映画の最後に流される犯人の肉声。まさに「あいつの声」。

これが父親の声に聞こえたのは、その言葉が父親からいつも聞かされていた訓辞と同じだったから。

「野球選手の言葉を言っただけだよ」「ただの書き取りじゃないか」
父の言葉はいつも真っ直ぐで嘘をついている様子もなく、自分を疑う娘に戸惑っている様子しか感じられない。

私も見ていて何度も思ったよ。
どうかしてるぜ、ダウン…この人の善い父親が犯人なわけがないだろう、と。

どう見てもダウンの方が妙に感情的に見えたし…。
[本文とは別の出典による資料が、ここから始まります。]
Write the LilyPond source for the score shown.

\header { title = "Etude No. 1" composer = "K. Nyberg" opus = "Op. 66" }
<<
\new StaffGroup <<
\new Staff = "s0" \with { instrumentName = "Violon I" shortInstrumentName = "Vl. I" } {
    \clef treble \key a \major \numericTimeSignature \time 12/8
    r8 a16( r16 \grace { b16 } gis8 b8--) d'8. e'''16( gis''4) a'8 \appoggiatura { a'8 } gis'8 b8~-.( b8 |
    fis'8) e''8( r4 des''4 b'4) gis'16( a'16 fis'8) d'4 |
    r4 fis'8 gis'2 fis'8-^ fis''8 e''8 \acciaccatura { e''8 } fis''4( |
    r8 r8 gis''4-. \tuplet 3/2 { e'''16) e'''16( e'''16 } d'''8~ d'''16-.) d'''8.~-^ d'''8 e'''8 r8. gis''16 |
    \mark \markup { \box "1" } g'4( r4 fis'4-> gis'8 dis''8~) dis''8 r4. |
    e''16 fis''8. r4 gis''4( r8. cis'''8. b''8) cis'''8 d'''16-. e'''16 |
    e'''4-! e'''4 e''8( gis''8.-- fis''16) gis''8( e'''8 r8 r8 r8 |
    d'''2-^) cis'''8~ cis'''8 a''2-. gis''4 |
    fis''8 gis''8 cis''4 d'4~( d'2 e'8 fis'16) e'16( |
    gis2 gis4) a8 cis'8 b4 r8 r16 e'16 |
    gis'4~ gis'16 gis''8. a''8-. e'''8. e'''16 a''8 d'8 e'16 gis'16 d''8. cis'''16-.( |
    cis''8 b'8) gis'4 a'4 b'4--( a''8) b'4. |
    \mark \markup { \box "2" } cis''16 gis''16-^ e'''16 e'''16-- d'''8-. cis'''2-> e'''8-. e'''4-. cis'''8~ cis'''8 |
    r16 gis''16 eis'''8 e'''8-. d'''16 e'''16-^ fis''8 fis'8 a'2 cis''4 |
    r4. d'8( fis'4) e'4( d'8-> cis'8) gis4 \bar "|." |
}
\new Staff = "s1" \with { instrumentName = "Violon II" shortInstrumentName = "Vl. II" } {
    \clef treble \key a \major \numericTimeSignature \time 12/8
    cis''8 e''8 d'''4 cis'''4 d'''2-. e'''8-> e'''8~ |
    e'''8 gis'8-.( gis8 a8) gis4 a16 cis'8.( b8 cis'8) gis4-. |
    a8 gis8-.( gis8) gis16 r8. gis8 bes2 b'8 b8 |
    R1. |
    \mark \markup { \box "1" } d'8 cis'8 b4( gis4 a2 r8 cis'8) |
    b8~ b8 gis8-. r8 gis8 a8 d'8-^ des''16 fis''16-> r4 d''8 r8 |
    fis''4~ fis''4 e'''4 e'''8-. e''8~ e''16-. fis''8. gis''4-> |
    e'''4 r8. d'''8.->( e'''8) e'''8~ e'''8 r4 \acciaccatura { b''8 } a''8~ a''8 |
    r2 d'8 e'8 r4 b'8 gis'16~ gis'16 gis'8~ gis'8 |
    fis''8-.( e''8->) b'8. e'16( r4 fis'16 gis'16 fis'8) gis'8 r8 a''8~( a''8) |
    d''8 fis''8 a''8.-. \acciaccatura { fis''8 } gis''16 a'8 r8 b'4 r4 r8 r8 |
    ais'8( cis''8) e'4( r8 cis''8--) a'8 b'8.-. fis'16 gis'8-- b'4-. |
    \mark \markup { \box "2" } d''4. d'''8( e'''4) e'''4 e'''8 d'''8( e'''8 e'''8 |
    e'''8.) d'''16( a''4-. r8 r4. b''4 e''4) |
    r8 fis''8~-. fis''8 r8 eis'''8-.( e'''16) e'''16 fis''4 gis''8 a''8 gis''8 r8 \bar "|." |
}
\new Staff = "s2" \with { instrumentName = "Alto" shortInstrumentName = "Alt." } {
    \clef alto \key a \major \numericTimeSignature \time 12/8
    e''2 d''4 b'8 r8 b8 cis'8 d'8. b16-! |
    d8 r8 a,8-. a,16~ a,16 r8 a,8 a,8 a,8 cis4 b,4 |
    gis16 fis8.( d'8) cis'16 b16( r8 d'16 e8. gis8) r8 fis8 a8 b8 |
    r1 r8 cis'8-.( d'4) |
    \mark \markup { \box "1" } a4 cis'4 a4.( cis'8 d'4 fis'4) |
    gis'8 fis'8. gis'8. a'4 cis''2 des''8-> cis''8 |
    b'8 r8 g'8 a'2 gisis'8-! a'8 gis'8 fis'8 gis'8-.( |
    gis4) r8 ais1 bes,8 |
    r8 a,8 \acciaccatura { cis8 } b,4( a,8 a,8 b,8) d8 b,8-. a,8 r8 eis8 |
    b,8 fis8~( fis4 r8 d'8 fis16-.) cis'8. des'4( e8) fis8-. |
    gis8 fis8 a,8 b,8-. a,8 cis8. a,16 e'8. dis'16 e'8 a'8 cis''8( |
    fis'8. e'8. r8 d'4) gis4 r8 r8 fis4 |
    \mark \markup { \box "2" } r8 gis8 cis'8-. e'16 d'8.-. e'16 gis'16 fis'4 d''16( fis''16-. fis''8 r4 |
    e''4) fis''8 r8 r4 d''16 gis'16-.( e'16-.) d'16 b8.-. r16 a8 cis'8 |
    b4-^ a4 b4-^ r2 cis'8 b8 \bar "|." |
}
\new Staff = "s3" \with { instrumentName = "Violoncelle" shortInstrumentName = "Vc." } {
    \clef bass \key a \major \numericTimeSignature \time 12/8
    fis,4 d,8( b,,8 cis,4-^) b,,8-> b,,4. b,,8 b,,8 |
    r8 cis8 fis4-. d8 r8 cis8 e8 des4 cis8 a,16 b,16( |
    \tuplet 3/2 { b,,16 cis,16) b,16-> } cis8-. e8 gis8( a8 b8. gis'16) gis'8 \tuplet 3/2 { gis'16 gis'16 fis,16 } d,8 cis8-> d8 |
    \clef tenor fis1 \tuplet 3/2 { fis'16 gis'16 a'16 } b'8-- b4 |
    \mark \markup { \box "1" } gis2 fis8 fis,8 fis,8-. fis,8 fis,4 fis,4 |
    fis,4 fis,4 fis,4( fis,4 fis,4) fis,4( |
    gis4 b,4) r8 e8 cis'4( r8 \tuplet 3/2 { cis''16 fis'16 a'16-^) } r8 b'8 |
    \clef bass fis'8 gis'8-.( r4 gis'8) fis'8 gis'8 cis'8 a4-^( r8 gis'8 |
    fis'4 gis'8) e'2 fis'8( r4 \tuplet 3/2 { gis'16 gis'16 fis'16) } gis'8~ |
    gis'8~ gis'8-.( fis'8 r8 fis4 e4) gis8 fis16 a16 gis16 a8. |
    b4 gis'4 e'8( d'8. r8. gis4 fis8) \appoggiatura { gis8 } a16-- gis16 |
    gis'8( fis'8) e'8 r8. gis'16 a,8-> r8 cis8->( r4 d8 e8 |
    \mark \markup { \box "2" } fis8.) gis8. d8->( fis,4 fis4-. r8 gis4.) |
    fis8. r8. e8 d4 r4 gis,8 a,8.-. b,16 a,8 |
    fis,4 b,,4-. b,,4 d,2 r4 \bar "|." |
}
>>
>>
父はただダウンのためにだけ生きている実直な男にしか見えなかったし。

「アヒョン洞の高架橋。パン屋さんの前の…」

あの「書き取り」を見るまではね…。

時効を過ぎた瞬間から笑い出したスンマンにゾッとしたよぉ…恐かったよ。

結局、声紋が違ったのは精度が悪いからなのかやったのか、やってないのかよく解らないよ…。

でも、やったのだとしたらスンマンは殺す相手を間違えたよ。義弟の方を殺っとくべきだった。誘拐殺人なんてしないで。泣.gif

しかしまぁ……
「やった」ことには変わりないのよね。誘拐。

「愛娘」と言う名の他人。
それだけはもう疑いようのない真実の犯罪か…。